» EXTRACTED DATA:
================================

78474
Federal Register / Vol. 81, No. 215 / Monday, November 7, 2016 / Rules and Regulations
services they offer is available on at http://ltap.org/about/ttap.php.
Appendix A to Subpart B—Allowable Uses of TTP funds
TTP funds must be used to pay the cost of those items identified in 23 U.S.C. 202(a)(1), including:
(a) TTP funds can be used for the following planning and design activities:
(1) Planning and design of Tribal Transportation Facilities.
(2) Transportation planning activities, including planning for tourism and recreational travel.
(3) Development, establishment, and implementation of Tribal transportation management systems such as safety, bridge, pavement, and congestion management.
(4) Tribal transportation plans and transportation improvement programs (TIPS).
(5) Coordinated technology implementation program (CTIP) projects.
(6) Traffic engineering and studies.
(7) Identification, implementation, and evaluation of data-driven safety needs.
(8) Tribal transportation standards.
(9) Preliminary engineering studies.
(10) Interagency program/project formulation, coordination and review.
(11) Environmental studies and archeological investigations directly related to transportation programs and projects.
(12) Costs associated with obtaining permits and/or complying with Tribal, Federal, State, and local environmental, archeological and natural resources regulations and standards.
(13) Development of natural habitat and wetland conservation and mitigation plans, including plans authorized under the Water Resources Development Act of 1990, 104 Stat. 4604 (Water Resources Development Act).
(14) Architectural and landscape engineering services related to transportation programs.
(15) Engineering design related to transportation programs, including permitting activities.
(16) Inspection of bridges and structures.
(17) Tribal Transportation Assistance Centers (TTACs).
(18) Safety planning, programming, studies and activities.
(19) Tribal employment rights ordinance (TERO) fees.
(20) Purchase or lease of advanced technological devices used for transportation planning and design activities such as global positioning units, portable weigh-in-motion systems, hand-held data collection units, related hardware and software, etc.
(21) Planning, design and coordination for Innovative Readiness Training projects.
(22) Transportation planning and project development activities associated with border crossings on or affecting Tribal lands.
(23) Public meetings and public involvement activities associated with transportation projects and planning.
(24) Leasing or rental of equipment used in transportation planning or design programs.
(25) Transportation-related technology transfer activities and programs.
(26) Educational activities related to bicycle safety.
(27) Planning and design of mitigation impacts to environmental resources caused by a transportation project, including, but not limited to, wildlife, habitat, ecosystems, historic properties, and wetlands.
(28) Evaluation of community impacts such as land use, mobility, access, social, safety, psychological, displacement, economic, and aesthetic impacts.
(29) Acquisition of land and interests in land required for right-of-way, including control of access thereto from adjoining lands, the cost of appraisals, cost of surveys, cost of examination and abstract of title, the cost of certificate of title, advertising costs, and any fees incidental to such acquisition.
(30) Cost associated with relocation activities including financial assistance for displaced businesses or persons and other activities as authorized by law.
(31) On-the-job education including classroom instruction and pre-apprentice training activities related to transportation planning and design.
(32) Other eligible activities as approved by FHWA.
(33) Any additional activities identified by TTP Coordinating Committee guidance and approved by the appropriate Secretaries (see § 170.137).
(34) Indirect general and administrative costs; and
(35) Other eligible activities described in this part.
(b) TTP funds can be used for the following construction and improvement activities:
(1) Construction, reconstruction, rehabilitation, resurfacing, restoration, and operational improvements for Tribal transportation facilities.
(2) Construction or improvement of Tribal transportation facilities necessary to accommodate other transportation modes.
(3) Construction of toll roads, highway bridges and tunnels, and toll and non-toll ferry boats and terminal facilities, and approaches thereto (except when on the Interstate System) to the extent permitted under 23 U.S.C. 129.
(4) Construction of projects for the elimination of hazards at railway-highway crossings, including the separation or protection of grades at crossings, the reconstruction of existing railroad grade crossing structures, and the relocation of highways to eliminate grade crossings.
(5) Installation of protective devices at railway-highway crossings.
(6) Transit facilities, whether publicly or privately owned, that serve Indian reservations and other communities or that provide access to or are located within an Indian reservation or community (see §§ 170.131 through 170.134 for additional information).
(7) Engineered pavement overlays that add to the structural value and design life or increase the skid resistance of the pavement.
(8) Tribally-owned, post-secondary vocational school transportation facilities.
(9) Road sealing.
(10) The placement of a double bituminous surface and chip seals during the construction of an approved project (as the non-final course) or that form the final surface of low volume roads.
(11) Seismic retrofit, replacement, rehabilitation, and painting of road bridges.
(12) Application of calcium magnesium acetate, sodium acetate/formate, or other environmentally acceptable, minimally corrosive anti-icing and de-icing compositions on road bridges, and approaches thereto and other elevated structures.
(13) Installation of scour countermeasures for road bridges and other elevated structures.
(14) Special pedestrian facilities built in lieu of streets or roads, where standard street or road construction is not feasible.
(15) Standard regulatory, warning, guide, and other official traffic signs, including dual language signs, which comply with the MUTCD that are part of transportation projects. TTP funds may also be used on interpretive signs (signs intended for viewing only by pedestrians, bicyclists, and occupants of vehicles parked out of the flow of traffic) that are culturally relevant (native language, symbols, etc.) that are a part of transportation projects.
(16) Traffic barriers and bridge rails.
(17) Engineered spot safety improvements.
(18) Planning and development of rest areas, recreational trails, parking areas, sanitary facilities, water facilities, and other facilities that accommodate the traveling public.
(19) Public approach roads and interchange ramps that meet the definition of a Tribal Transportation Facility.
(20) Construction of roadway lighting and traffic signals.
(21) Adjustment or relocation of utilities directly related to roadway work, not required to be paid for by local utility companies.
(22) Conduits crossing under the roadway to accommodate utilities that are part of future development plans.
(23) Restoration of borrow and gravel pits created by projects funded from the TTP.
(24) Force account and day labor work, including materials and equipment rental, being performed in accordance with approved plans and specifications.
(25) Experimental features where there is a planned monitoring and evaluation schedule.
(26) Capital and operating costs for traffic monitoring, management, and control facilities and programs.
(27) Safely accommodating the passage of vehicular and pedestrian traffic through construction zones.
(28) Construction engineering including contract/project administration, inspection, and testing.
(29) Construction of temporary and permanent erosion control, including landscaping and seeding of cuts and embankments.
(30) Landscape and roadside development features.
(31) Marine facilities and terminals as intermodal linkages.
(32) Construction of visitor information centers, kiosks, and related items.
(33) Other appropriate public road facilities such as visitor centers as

================================

» WORK ORDER: Using the listing above, copy exactly the line that contains "Appendix A to", the line that contains "(12) Costs associated", and each line that falls between them.

» EXERCISE RESULT:
Appendix A to Subpart B—Allowable Uses of TTP funds
TTP funds must be used to pay the cost of those items identified in 23 U.S.C. 202(a)(1), including:
(a) TTP funds can be used for the following planning and design activities:
(1) Planning and design of Tribal Transportation Facilities.
(2) Transportation planning activities, including planning for tourism and recreational travel.
(3) Development, establishment, and implementation of Tribal transportation management systems such as safety, bridge, pavement, and congestion management.
(4) Tribal transportation plans and transportation improvement programs (TIPS).
(5) Coordinated technology implementation program (CTIP) projects.
(6) Traffic engineering and studies.
(7) Identification, implementation, and evaluation of data-driven safety needs.
(8) Tribal transportation standards.
(9) Preliminary engineering studies.
(10) Interagency program/project formulation, coordination and review.
(11) Environmental studies and archeological investigations directly related to transportation programs and projects.
(12) Costs associated with obtaining permits and/or complying with Tribal, Federal, State, and local environmental, archeological and natural resources regulations and standards.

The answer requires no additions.